**REQUIRED WORK**
Up to and including the line containing "right hip: (89, 387, -6)", set down each line of the entries below exactly, starting from the first, and leave out the rest.

**RECORD SET**
********

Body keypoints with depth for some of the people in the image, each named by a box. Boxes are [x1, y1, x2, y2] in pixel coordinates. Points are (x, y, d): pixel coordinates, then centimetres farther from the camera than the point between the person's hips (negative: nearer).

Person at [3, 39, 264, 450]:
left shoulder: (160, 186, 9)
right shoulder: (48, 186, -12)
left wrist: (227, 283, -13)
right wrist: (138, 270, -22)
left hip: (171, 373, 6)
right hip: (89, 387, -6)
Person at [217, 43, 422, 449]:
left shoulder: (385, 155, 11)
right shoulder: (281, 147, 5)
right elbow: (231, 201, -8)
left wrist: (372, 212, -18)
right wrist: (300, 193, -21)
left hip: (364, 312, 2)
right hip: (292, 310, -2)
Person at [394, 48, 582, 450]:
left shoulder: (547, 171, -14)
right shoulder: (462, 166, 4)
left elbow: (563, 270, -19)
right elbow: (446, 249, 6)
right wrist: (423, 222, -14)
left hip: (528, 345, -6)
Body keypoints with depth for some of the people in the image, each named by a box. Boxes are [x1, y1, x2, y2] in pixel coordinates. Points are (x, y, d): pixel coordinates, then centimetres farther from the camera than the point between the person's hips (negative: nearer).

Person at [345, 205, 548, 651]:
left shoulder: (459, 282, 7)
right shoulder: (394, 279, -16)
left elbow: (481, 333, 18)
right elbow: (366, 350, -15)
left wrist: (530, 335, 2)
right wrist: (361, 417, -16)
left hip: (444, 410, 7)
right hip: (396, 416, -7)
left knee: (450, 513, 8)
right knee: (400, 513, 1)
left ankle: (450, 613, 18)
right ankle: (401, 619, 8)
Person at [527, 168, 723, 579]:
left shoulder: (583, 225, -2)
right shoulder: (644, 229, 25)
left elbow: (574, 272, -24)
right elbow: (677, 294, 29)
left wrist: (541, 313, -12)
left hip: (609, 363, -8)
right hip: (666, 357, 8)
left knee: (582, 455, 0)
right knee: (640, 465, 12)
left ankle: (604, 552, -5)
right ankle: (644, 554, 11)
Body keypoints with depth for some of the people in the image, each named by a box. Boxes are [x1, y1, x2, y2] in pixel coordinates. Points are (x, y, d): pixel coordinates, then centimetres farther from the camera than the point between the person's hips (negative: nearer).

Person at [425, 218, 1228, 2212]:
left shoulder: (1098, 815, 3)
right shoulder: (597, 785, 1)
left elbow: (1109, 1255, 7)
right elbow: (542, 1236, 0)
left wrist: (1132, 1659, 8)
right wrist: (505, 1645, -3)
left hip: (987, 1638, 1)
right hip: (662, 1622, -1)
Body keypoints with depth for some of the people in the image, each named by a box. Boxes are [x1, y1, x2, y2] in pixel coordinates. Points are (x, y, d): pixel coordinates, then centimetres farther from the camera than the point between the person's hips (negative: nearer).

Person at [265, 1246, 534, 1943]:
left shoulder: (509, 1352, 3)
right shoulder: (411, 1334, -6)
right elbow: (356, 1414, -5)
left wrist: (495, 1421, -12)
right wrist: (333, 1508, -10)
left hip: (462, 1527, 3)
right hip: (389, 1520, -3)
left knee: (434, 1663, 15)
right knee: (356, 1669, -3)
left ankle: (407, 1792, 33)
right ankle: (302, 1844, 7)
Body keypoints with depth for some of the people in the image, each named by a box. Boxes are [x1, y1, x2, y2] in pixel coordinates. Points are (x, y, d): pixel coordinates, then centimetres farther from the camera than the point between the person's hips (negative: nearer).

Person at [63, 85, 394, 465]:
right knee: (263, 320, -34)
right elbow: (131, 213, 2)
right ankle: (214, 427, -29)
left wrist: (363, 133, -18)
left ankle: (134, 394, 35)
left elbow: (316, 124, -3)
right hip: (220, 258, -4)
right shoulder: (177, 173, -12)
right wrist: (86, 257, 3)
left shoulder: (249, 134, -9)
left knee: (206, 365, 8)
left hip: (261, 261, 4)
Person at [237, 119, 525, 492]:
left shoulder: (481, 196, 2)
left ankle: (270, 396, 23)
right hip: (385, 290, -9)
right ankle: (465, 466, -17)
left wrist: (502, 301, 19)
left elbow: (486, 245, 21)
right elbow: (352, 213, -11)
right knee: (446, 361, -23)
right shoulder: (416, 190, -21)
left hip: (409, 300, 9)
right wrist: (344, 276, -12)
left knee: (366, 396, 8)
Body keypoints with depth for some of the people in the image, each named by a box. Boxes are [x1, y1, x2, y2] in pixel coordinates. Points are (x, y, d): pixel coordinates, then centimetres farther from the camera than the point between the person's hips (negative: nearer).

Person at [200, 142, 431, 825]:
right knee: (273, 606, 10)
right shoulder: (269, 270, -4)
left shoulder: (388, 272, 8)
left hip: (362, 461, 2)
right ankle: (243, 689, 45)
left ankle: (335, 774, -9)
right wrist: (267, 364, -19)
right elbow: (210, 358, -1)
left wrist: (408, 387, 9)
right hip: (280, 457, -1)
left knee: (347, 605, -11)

********

**YOUR SOLUTION**
Body keypoints with depth for some of the people in the image, each named by a box. Boxes are [x1, y1, x2, y2] in pixel coordinates. Points are (x, y, d): pixel coordinates, then centimetres farther from the camera than the point between the person's hips (negative: nearer).

Person at [3, 39, 264, 450]:
left shoulder: (160, 186, 9)
right shoulder: (48, 186, -12)
left wrist: (227, 283, -13)
right wrist: (138, 270, -22)
left hip: (171, 373, 6)
right hip: (89, 387, -6)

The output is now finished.